Running Man '87 screenwriter has high hopes for "the third version in 2045"

Stephen E. de Souza was "rooting" for Edgar Wright's adaptation of The Running Man, but "something went wrong between the page and the screen again."

Running Man '87 screenwriter has high hopes for

As The Running Man stumbled into theaters last week, many wondered how this new version, which was supposedly more faithful to Stephen King’s novella, would handle the book’s bummer ending. The few, the proud, and the bored who made it through Running Man’s two-hour-plus jog through “eat the rich” sloganeering and Monster Energy plugs know that the ending feels tacked on at best. We won’t spoil any of the specifics, but speaking to The Hollywood Reporter, the screenwriter behind 1987’s even looser adaptation, Stephen E. de Souza, says, “Something went wrong between the page and the stage again.”

De Souza, a legend of ’80s action who penned the screenplays for Die Hard, Commando, and 48 Hours, is trying to be nice about the reboot starring Glen Powell, emphasizing that he was “rooting” for the picture. He even felt that “on paper, they got the ending working.” But as it goes in the movie business, something changed between script and screen. “Even the reviews that love it say it stumbles at the end,” de Souza continues. “It seems to me that this time around, something went wrong between the page and the stage again.”
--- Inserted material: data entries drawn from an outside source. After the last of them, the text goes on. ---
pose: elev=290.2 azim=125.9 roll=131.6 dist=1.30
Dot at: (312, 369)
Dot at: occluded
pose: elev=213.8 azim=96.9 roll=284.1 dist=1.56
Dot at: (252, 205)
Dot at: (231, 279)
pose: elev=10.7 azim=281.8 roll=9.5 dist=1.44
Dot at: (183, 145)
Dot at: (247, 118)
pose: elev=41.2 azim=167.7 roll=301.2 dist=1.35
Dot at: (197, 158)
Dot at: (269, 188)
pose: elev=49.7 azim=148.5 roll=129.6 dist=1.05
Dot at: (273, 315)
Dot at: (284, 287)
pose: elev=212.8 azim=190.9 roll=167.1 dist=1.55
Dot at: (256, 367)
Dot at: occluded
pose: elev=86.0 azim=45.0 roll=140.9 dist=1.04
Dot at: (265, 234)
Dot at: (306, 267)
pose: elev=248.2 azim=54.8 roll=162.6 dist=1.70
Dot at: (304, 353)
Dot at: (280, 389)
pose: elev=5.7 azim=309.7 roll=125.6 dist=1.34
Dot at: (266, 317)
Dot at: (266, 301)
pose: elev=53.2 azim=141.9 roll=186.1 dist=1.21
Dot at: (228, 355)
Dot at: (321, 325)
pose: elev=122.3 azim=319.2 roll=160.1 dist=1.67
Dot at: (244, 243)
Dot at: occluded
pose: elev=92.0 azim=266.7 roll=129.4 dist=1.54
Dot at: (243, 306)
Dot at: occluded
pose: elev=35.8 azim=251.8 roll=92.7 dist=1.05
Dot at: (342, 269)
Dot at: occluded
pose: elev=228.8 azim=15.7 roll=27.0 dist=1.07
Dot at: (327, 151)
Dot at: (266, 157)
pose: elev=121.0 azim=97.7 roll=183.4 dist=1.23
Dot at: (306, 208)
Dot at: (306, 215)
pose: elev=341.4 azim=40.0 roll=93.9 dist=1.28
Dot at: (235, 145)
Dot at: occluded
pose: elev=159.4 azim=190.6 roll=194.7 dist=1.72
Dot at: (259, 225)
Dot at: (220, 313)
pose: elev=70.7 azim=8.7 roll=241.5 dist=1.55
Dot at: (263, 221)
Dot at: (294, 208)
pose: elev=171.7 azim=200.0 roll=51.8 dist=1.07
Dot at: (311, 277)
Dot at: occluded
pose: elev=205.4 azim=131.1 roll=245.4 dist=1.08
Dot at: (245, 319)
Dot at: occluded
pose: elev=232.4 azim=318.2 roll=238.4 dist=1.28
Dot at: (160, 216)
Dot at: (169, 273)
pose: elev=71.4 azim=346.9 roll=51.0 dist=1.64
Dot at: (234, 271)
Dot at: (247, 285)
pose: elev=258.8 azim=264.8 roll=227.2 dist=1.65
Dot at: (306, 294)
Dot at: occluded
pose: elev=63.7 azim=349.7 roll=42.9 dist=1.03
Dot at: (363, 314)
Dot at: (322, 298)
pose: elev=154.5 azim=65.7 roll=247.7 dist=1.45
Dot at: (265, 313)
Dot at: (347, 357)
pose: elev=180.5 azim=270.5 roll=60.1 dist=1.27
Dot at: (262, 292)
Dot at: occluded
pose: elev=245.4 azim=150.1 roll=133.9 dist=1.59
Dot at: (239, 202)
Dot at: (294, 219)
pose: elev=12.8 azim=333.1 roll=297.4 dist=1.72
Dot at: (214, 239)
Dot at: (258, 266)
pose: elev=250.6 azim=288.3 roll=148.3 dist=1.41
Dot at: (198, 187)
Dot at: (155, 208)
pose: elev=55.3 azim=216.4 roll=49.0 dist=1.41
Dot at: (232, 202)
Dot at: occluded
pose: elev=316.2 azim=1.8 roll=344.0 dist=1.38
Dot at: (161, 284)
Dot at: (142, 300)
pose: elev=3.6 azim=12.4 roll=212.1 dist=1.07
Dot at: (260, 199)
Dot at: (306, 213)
“The book’s ending is a downer, so you need a new ending. I would say that both the ’87 version and this version tweak the ending in pretty much the same way, except that in our version, we had less money, so it’s a little simpler,” he says. “Maybe the third version in 2045 will stick the landing.”

The Running Man has the feel of a film that changed drastically from page to stage, to borrow a phrase from Mr. de Souza. In addition to being director Edgar Wright’s most anonymous work to date, the movie strains especially in its overlong prologue and cut-to-death conclusion. Running Man opened behind Now You 3 Me: Now You Don’t at the box office.